I am exporting a table in Cloud Bigtable to Cloud Storage by following this link https://cloud.google.com/bigtable/docs/exporting-sequence-files#exporting_sequence_files_2
The bigtable table size is ~300GB and the dataflow pipeline results in this error
An OutOfMemoryException occurred. Consider specifying higher memory instances in PipelineOptions.
java.lang.OutOfMemoryError: Java heap space
at java.util.Arrays.copyOf(Arrays.java:3236)
at java.io.ByteArrayOutputStream.grow(ByteArrayOutputStream.java:118)...

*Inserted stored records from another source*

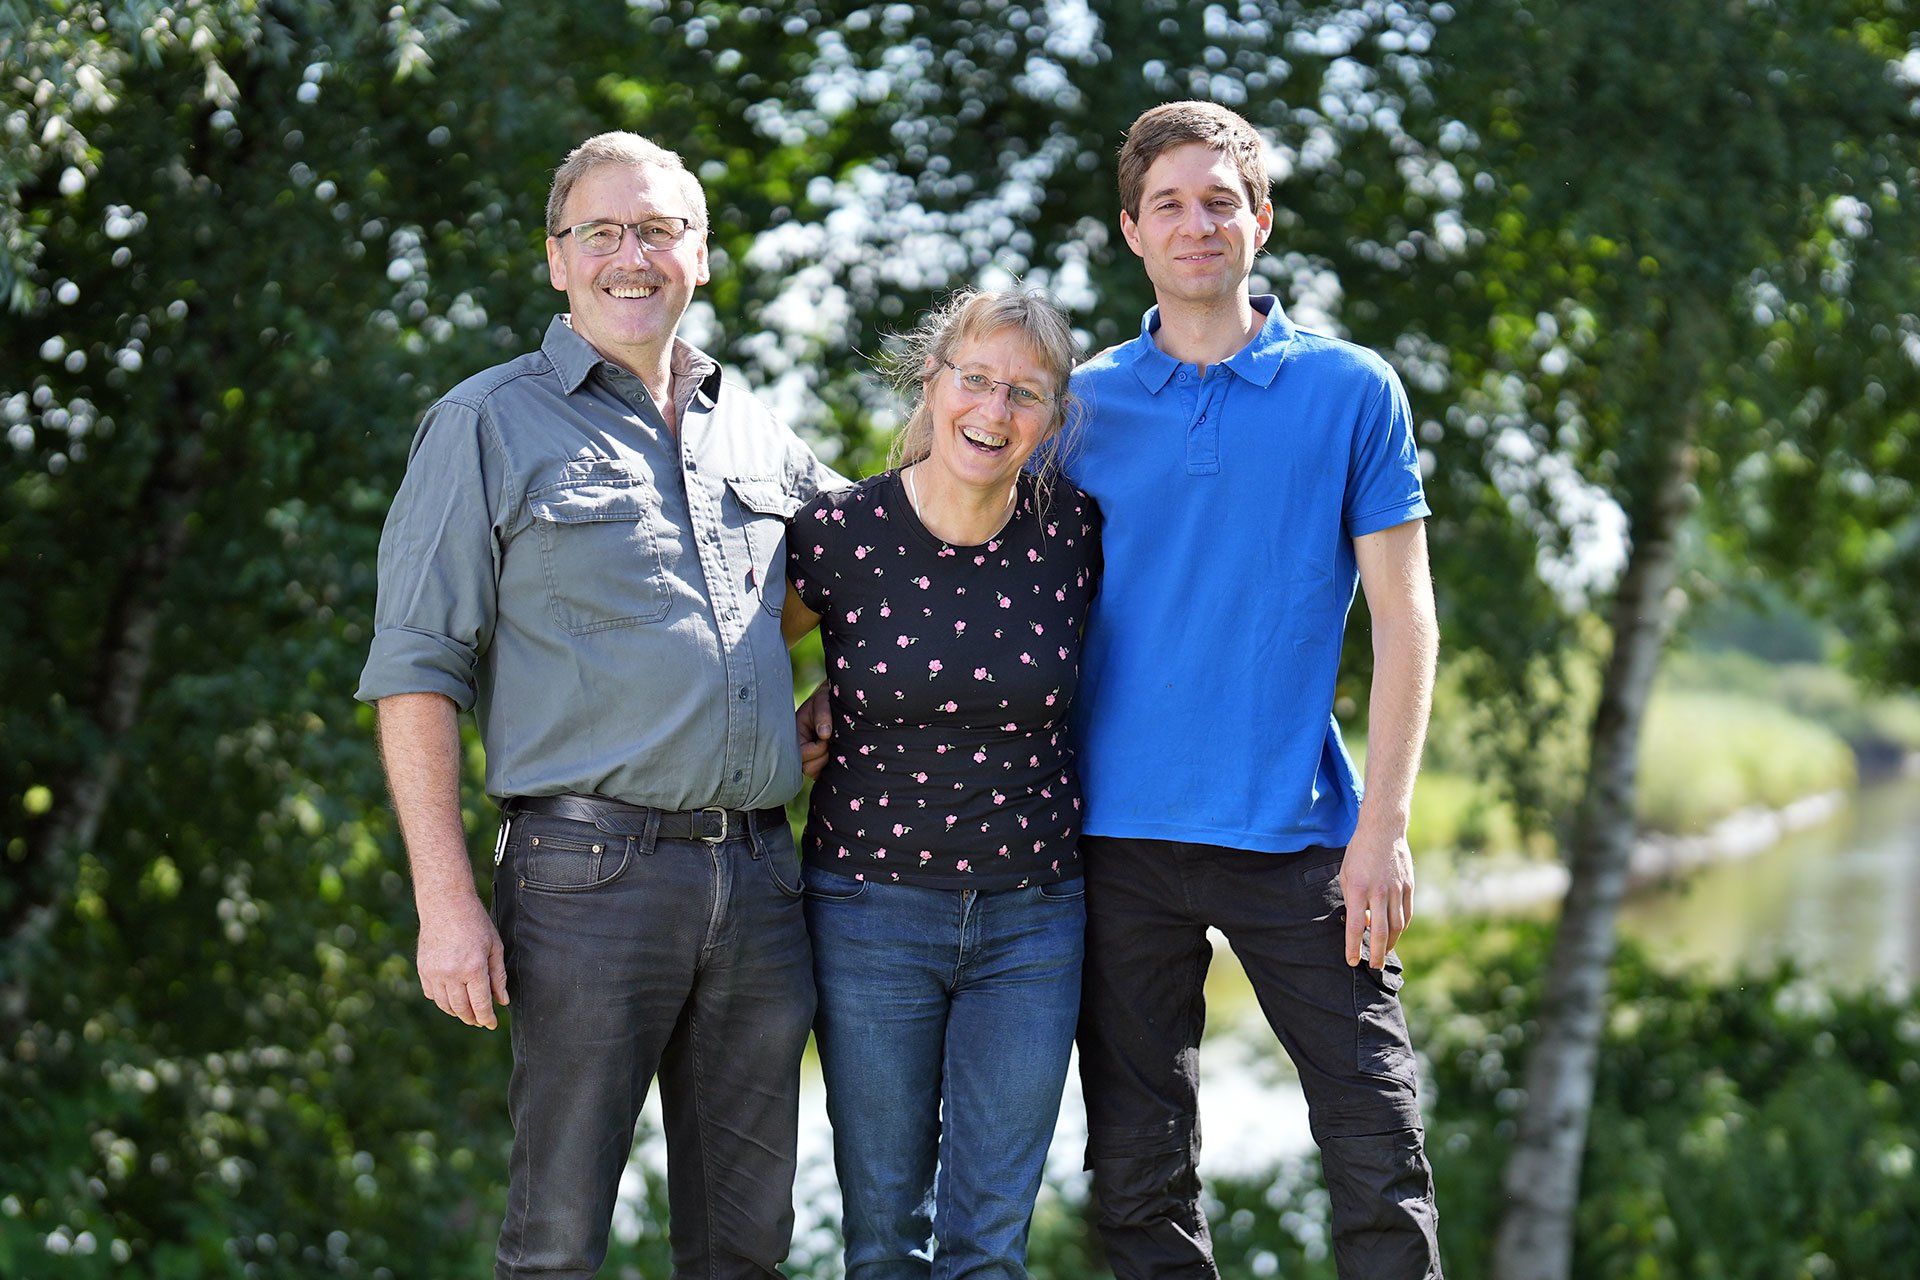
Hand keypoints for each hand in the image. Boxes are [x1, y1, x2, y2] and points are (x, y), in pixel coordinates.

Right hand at [416, 891, 508, 1028]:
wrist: (445, 905)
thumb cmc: (475, 923)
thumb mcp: (495, 946)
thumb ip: (498, 976)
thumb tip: (502, 1001)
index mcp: (473, 968)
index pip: (481, 1004)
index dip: (487, 1018)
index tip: (492, 1024)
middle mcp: (452, 974)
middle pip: (462, 1009)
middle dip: (473, 1018)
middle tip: (481, 1020)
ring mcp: (434, 973)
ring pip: (445, 1005)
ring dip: (458, 1012)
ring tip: (468, 1012)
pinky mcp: (423, 970)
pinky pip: (432, 994)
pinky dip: (443, 1001)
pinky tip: (452, 998)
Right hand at [796, 681, 832, 781]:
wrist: (833, 702)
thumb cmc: (826, 699)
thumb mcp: (822, 700)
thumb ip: (822, 714)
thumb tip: (824, 734)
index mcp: (795, 734)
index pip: (802, 754)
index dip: (817, 748)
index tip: (827, 736)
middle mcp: (798, 748)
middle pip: (806, 768)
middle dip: (822, 756)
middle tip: (831, 742)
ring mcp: (808, 757)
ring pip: (814, 773)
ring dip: (827, 761)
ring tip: (833, 745)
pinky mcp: (818, 762)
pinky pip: (821, 774)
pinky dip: (829, 766)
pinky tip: (834, 752)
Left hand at [1339, 832, 1414, 968]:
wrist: (1383, 830)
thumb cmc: (1358, 853)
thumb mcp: (1346, 874)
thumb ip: (1352, 900)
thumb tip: (1362, 923)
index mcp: (1358, 888)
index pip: (1356, 926)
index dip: (1353, 947)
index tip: (1352, 961)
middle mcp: (1378, 891)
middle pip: (1380, 932)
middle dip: (1377, 953)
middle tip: (1374, 966)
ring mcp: (1396, 889)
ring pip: (1397, 926)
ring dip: (1391, 943)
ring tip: (1384, 953)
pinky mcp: (1409, 886)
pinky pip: (1406, 914)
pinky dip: (1401, 928)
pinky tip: (1396, 934)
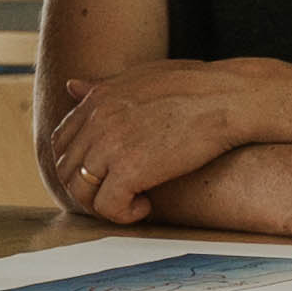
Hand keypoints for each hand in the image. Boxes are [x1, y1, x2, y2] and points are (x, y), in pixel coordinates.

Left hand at [42, 61, 251, 225]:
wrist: (229, 97)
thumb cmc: (197, 85)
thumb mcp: (141, 76)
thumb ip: (103, 85)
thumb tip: (71, 86)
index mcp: (98, 99)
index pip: (61, 141)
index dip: (77, 164)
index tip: (103, 175)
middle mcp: (97, 121)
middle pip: (66, 169)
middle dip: (87, 188)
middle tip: (117, 194)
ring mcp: (110, 145)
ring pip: (81, 192)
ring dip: (103, 204)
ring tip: (132, 202)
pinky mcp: (130, 171)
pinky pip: (107, 207)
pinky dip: (123, 214)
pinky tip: (146, 206)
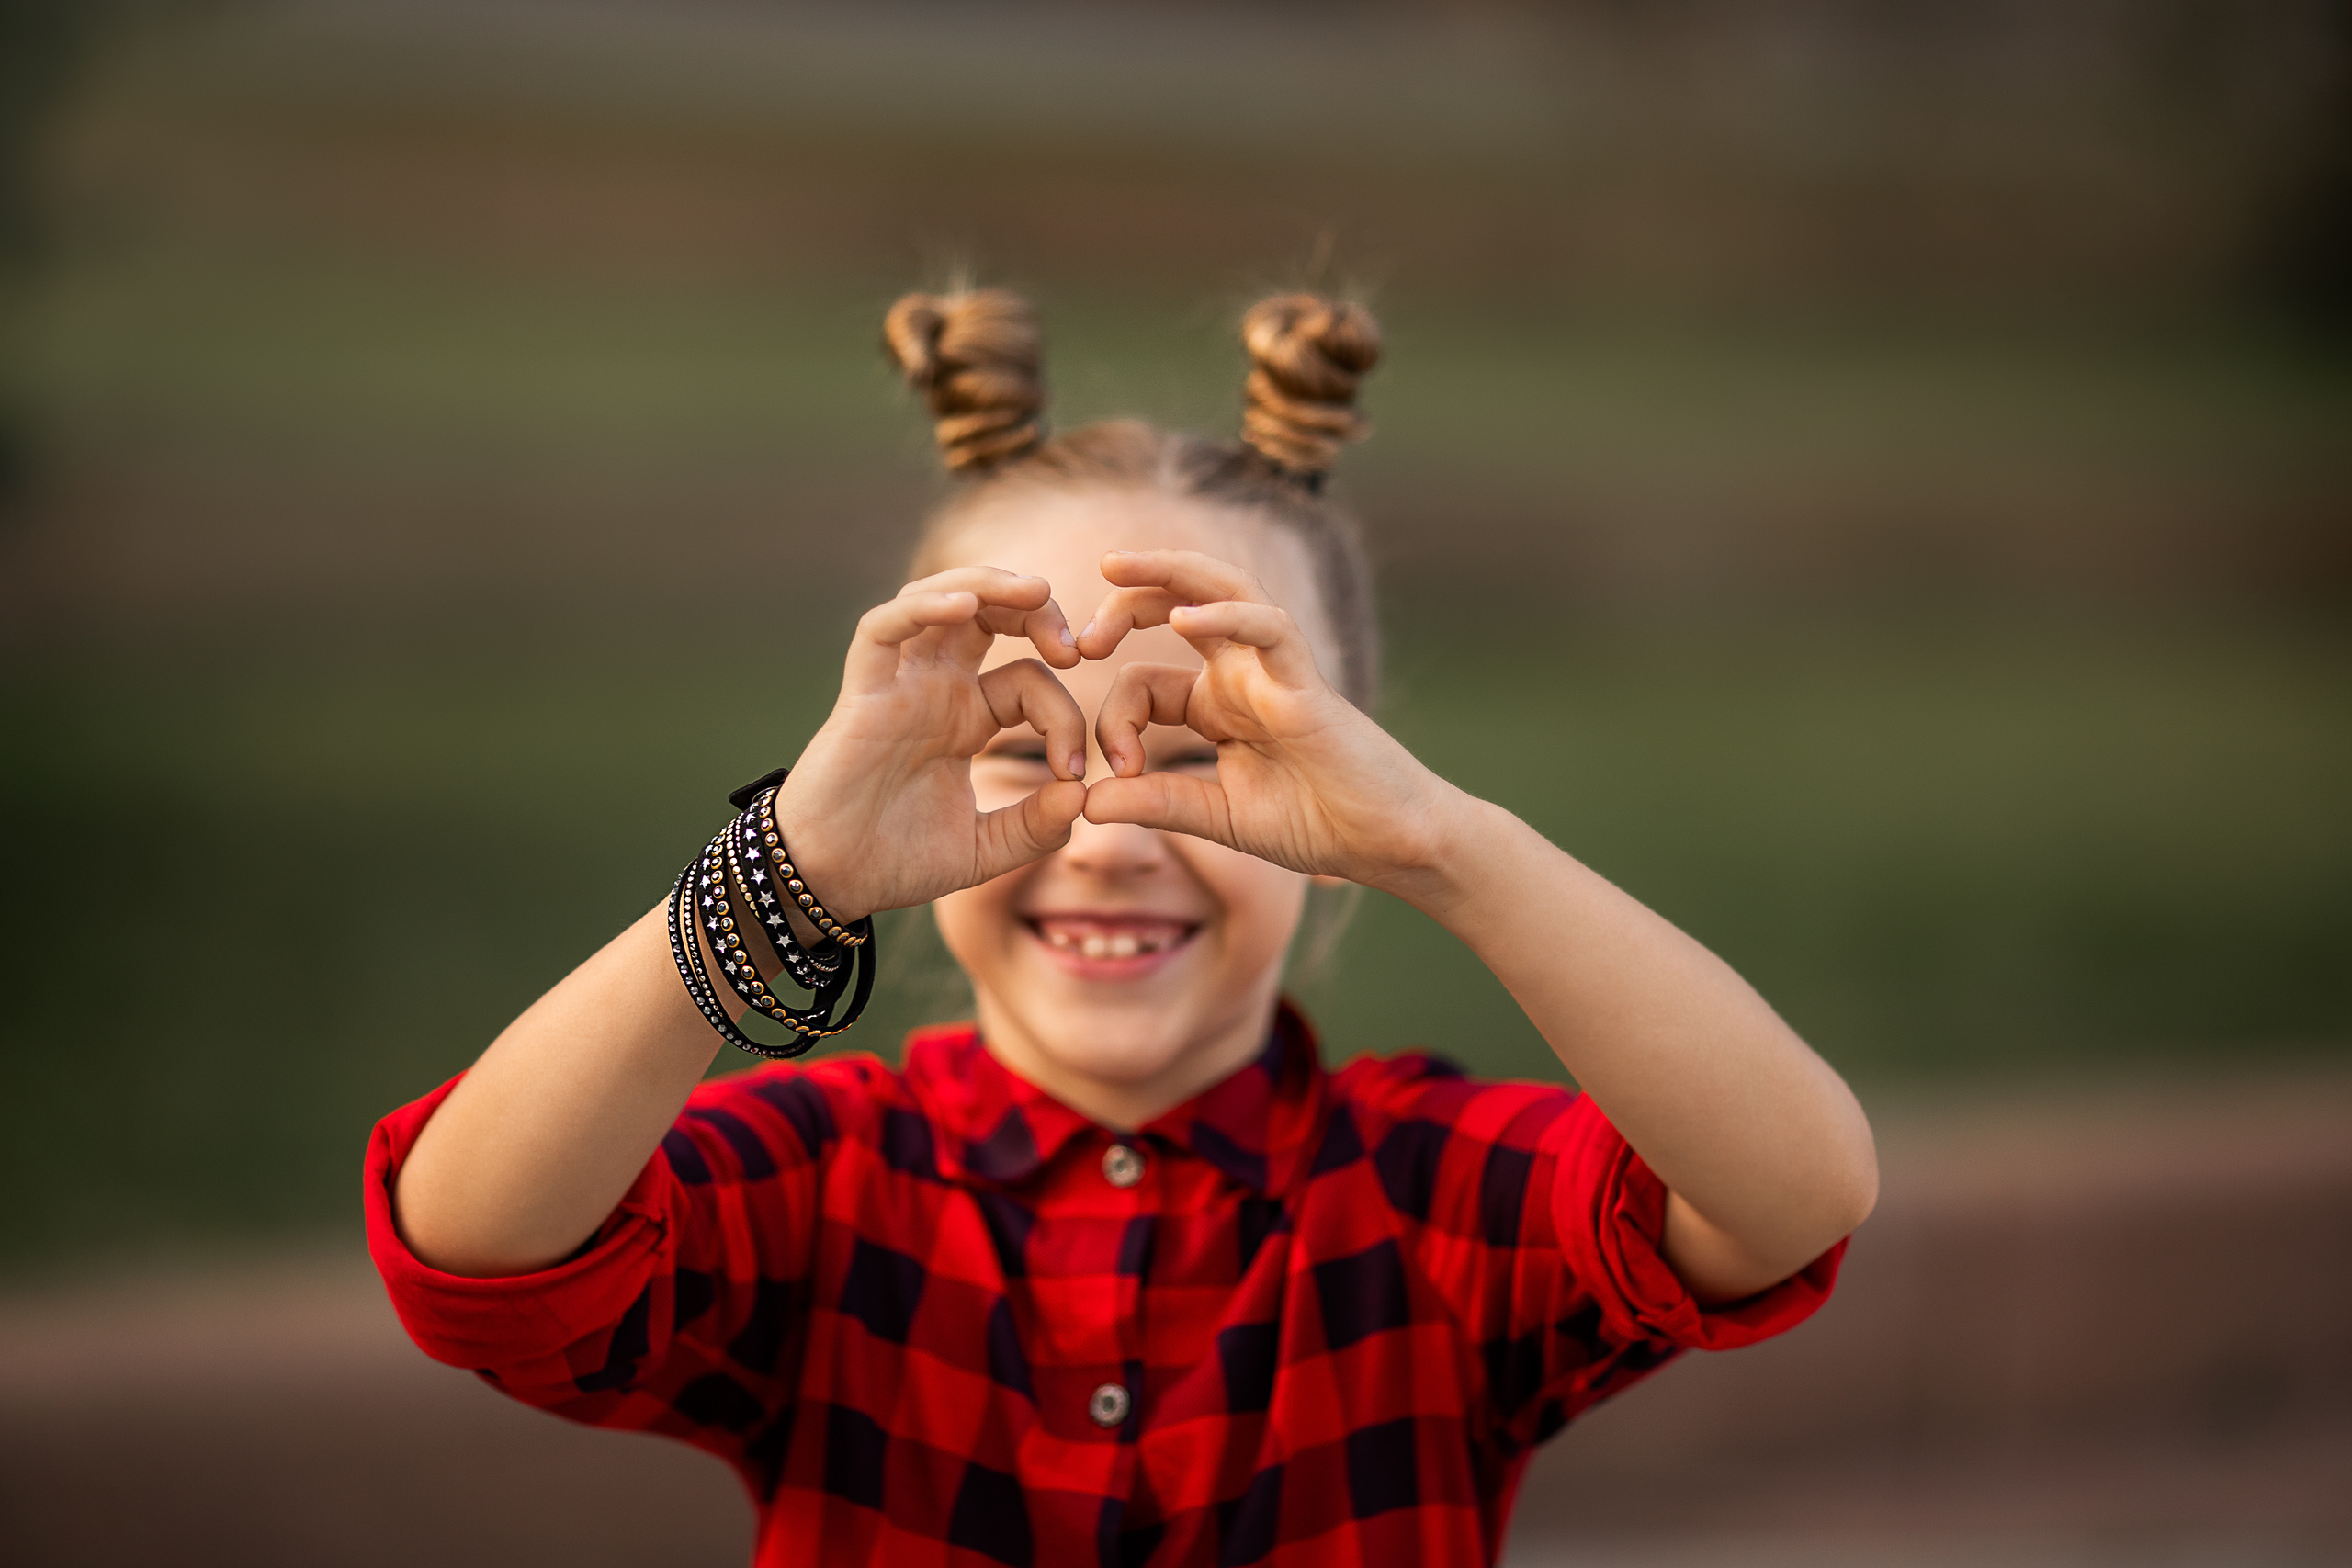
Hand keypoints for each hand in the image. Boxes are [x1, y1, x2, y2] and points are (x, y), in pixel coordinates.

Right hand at [774, 569, 1089, 920]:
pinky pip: (882, 630)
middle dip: (1037, 611)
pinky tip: (962, 605)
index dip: (1063, 716)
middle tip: (1077, 642)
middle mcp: (936, 690)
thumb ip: (1035, 828)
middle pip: (988, 615)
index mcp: (968, 718)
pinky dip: (920, 607)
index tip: (1073, 771)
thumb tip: (1083, 795)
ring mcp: (899, 686)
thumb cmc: (897, 861)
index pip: (1030, 682)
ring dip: (987, 585)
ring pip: (938, 602)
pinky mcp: (861, 694)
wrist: (831, 882)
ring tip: (1035, 592)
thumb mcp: (984, 849)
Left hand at [1077, 550, 1462, 890]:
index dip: (1113, 719)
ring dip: (1168, 572)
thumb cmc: (1314, 822)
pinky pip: (1269, 628)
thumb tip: (1086, 803)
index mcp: (1215, 704)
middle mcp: (1241, 674)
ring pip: (1222, 591)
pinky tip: (1184, 619)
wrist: (1385, 842)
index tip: (1115, 770)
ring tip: (1116, 566)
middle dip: (1123, 601)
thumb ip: (1156, 803)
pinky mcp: (1307, 682)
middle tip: (1074, 630)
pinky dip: (1227, 616)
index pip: (1141, 682)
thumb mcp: (1216, 816)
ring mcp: (1275, 670)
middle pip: (1177, 604)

and the error suggests to increase the memory of instance type used for the Dataflow job. I also received a warning saying
Worker machine type has insufficient disk (25 GB) to support this type of Dataflow job. Please increase the disk size given by the diskSizeGb/disk_size_gb execution parameter.
I re-checked the command to run the pipeline here (https://github.com/googleapis/cloud-bigtable-client/tree/master/bigtable-dataflow-parent/bigtable-beam-import) and tried to look for any command line option which helps me to set custom instance type or PD size for the instance but couldn't find any.
By default the instance type is n1-standard-1 and PD Size is 25GB.
Is there any parameter to pass during job creation which would help me to escape this error? If yes, what are they?